CAPÍTULO 2

Las cosas que desearías decirle a tu padre mientras se muere se quedan en nada cuando fallece. Te encierras en el lavabo más próximo a llorar y golpeas la pared con los nudillos de la mano, cegado por la rabia, completamente fuera de ti, a punto de desfallecer del agotamiento y de la emoción.

Por la noche te vas de copas y en realidad no te lo pasas en grande, sonríes a pesar de la amargura y no dejas de preguntarte si estás haciendo lo correcto. A la mañana siguiente, cuando llegas a la funeraria notas que los demás te observan escondiendo el odio y la incomprensión en sus ojos. En cierta manera, viéndote desde fuera es cierto que pareces algo ridículo: has llegado directamente de la discoteca y no te has pasado por casa ni a cambiarte de ropa.

Cosas que ellos piensan al verte llegar: ¡Qué vergüenza, qué despropósito, qué desvarío! ¡Qué inhumano, presentarse borracho al velatorio de su padre, él que lo quiso tanto, que todo lo que le dijo fue por su bien, para evitar que acabara así! ¡Miradlo, siempre pensando en lo mismo, en divertirse y en nada más; qué lejos está de su hermana, siempre tan correcta, mírala, pobrecita, cómo llora, está desolada! ¡Lo ha pasado tan mal…! No como Aarón: ya se nota lo mal que lo ha pasado que le ha faltado tiempo en salir a emborracharse. ¡Todos son iguales, luego se creen con derecho a réplica!
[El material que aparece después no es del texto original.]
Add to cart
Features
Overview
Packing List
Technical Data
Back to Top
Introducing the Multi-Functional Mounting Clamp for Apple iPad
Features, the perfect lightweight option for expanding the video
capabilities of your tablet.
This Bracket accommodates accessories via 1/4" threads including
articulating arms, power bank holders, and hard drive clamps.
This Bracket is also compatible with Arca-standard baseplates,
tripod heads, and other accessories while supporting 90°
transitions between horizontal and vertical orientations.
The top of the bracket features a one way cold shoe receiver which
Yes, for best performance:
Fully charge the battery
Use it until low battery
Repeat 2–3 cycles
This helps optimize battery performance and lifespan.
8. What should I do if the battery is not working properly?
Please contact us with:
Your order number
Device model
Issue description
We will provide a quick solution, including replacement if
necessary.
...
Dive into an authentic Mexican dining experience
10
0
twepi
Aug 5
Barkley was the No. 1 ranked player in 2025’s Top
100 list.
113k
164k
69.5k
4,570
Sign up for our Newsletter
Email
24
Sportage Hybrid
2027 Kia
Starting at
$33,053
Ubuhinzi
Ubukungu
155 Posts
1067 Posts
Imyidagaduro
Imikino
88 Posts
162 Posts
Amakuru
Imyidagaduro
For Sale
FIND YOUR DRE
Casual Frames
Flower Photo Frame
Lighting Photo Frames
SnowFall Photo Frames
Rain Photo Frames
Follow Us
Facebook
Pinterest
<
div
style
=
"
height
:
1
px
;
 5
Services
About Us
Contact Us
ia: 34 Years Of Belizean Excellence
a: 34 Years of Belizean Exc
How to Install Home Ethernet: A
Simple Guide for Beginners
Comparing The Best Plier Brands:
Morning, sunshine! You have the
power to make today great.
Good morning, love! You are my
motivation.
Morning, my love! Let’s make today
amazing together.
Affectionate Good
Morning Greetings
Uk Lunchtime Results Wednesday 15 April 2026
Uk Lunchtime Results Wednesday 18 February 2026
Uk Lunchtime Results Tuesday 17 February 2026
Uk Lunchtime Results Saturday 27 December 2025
No hay duda de que no pueden comprender la nobleza que se esconde en el fondo.

Sientes la mirada cargada de incomprensión de tu hermana. Te preguntas por qué llora tanto. A lo mejor ahora se arrepiente de no haber ido al hospital más de una vez por semana sólo para acallar su conciencia.

Ignacio, tu cuñado, te dedica una sonrisa de desdén:

—Estaba pensando de qué manera podías dar el espectáculo —te dice— pero reconozco que esta vez has puesto el listón muy alto.

Pero de todas maneras, cualquier línea de actuación que hubieses tomado habría estado marcada por el escándalo.